Human pose keypoint data
Content starts
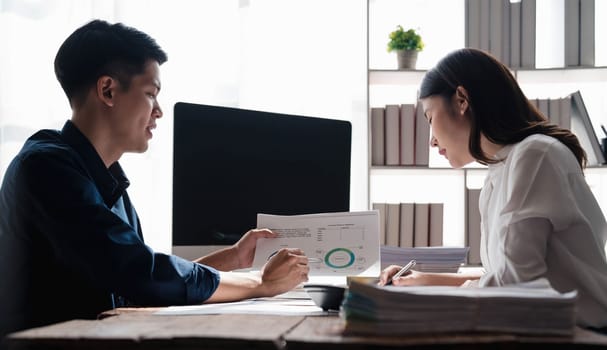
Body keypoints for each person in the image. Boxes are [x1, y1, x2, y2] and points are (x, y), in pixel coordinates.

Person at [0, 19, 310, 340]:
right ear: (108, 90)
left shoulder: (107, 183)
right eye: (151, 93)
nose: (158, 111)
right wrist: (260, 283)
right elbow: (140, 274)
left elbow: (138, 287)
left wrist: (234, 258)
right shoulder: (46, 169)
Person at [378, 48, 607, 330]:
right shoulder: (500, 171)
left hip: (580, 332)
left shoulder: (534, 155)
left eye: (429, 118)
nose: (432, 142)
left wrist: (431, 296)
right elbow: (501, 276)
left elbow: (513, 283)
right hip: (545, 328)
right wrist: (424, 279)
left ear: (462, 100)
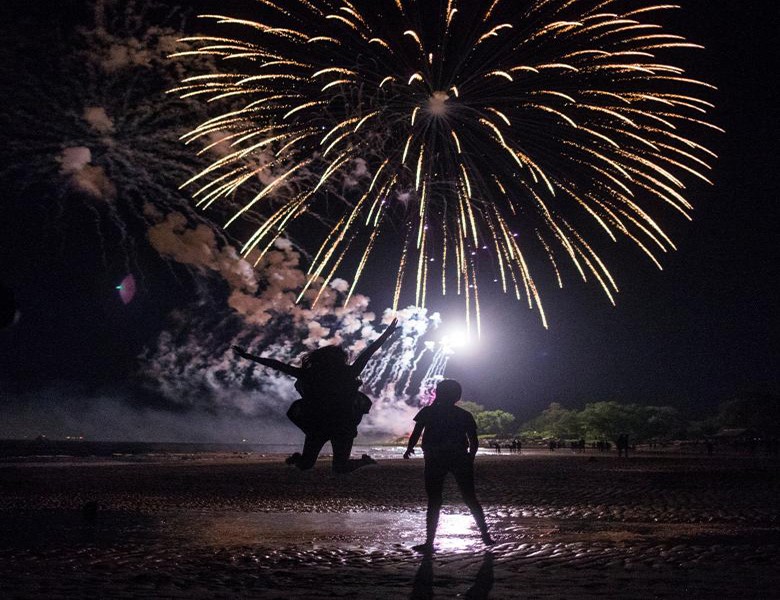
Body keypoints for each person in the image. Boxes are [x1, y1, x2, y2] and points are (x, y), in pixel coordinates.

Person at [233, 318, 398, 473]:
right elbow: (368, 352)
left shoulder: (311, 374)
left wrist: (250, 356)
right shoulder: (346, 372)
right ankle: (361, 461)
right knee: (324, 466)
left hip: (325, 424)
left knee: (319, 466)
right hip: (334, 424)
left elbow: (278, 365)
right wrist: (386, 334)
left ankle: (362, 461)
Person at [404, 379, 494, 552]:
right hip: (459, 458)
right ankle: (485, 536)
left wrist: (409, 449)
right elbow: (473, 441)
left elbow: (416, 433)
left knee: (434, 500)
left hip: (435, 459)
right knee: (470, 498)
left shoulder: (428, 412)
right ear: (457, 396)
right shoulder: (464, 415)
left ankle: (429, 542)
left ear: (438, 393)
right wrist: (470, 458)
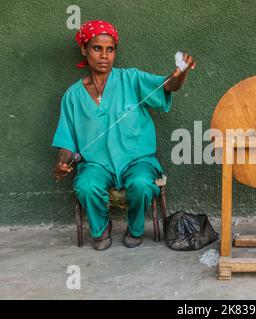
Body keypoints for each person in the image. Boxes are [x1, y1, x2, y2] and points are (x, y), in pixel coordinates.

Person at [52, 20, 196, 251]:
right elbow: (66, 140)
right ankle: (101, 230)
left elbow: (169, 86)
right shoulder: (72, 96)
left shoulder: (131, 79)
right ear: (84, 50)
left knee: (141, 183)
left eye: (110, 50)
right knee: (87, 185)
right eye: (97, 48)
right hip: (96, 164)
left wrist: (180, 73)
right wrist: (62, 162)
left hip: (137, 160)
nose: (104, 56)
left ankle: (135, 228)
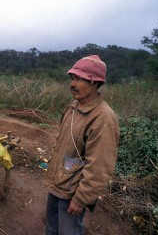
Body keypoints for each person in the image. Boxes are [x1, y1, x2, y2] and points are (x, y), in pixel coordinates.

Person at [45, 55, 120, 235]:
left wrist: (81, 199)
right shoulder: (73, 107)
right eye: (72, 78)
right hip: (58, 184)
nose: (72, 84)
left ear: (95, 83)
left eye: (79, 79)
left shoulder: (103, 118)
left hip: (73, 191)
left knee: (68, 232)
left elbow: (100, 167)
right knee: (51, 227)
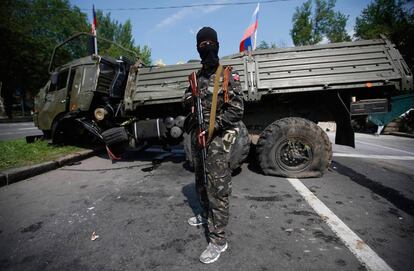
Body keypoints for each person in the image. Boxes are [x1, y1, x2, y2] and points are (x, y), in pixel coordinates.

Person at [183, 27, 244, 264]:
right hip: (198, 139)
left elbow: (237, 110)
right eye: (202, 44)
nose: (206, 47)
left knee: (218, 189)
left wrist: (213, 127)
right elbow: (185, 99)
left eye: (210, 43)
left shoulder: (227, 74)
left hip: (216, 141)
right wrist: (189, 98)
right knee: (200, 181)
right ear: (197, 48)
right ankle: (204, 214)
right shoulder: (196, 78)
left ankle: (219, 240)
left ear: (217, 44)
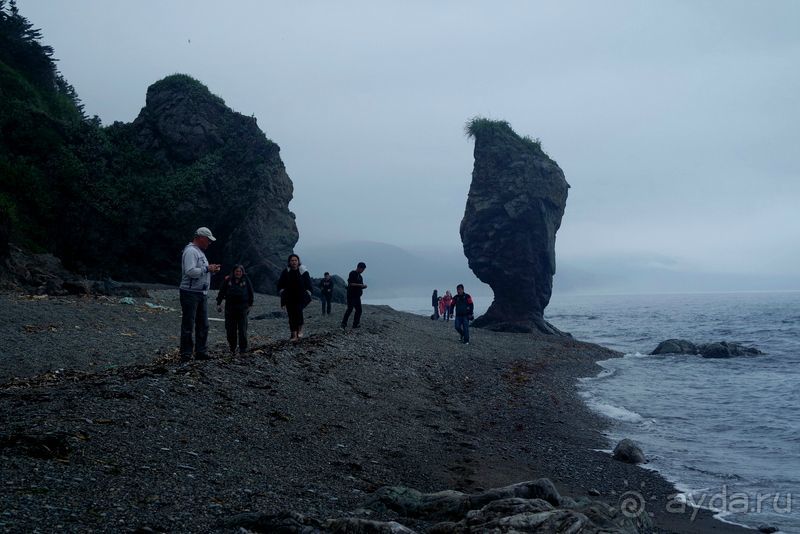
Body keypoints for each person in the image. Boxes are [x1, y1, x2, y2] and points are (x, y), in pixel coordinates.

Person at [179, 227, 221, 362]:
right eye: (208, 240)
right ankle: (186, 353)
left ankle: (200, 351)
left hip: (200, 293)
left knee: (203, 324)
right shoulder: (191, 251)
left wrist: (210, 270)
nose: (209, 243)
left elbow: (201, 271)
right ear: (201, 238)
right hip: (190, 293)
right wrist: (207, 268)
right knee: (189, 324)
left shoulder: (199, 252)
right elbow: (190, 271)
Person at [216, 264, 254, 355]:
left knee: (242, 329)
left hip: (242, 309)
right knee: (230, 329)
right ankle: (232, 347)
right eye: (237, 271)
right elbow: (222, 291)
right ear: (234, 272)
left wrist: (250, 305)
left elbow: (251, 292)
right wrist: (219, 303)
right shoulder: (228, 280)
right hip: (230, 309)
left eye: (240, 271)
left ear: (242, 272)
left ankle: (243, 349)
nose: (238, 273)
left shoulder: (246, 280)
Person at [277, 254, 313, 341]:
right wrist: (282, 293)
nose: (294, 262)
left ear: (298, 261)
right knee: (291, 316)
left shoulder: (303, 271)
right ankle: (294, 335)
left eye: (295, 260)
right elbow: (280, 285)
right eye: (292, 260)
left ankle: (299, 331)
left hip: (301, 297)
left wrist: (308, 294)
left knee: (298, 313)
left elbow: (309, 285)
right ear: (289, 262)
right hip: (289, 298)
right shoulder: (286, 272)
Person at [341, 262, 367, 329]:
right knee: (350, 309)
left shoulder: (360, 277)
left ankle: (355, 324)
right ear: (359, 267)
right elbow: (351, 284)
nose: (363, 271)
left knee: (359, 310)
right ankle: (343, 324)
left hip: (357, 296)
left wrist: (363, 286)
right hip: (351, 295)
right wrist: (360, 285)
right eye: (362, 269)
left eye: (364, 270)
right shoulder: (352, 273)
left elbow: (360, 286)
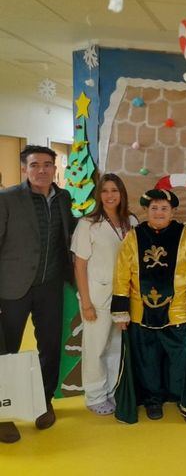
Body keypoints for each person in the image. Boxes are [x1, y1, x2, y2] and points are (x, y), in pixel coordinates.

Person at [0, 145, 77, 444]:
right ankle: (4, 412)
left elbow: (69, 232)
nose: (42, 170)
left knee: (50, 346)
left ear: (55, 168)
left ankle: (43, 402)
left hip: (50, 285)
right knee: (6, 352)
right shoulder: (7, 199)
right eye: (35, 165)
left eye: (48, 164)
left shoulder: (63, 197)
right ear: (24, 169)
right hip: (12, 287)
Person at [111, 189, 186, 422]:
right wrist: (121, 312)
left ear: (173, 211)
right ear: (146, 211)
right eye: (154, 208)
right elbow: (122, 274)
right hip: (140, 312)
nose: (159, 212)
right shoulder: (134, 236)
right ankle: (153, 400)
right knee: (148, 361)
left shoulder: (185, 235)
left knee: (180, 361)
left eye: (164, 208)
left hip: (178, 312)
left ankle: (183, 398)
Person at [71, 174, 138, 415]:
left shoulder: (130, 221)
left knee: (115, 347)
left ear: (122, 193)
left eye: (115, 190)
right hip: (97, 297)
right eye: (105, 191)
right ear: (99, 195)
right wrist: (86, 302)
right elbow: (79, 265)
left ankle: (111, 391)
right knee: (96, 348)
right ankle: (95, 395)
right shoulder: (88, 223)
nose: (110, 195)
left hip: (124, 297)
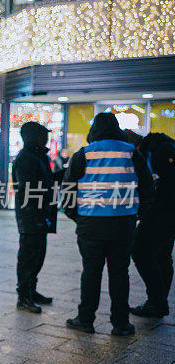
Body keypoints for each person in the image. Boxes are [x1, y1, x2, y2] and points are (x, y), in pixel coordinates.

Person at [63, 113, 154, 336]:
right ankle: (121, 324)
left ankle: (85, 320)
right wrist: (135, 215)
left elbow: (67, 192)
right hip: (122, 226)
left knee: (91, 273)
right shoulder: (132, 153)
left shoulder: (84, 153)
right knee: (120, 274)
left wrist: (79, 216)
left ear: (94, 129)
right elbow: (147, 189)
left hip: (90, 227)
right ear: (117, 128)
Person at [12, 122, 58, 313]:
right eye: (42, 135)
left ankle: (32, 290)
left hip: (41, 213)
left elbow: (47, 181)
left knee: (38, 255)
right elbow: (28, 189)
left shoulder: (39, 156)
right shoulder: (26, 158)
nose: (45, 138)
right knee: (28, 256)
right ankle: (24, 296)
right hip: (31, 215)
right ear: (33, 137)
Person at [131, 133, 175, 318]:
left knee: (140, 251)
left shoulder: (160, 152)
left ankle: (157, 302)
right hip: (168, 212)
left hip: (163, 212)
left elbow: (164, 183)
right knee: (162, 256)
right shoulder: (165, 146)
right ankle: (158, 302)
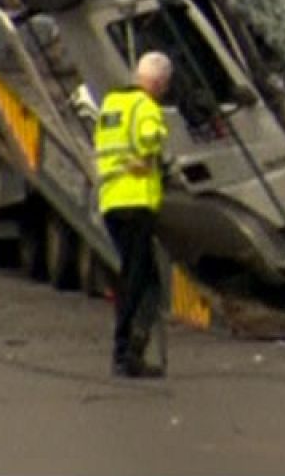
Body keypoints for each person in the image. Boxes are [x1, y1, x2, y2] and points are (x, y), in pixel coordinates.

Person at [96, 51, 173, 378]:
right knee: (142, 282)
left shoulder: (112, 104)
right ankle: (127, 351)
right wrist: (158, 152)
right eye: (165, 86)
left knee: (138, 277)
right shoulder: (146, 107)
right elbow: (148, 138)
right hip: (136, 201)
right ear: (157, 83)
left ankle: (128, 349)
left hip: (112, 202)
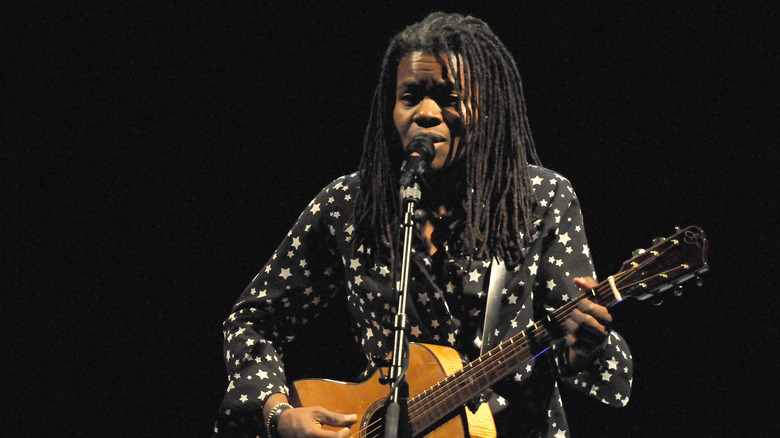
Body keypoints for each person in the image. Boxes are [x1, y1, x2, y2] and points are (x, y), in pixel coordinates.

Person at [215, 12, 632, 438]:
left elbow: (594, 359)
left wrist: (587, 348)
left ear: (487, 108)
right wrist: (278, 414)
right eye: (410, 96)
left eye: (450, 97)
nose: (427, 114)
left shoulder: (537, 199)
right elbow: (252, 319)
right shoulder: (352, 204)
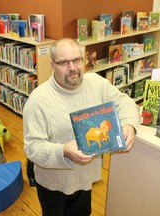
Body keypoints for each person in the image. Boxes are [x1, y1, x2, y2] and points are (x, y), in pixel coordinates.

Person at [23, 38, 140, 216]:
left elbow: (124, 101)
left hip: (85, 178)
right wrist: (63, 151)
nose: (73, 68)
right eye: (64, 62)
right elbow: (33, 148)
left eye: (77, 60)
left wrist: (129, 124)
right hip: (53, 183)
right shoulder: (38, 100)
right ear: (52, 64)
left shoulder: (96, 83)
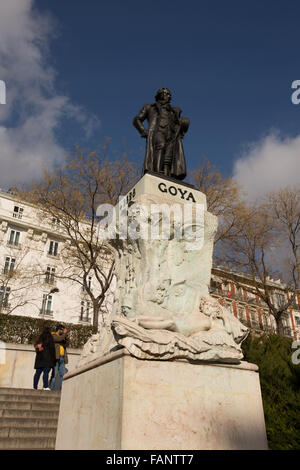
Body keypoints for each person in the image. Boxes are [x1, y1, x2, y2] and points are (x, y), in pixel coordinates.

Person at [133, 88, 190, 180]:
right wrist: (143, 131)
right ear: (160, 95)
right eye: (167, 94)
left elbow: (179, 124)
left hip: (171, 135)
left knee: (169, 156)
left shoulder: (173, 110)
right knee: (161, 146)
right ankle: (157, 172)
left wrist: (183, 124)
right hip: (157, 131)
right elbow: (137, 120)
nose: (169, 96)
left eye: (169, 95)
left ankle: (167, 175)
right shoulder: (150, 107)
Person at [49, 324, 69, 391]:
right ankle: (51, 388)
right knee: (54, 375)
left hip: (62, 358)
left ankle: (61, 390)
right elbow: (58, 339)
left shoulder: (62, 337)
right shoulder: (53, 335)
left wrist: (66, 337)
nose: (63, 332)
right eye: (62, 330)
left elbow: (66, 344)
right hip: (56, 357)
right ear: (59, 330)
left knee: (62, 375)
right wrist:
Content ends
WHAT IS REQUIRED » You are asked to reproduce word for word the line containing "right shoulder: (53, 335)" and every subsequent line through the end of the entries.

TASK SOLUTION »
right shoulder: (53, 335)
left wrist: (66, 337)
nose: (63, 332)
right eye: (62, 330)
left elbow: (66, 344)
right hip: (56, 357)
right ear: (59, 330)
left knee: (62, 375)
right wrist:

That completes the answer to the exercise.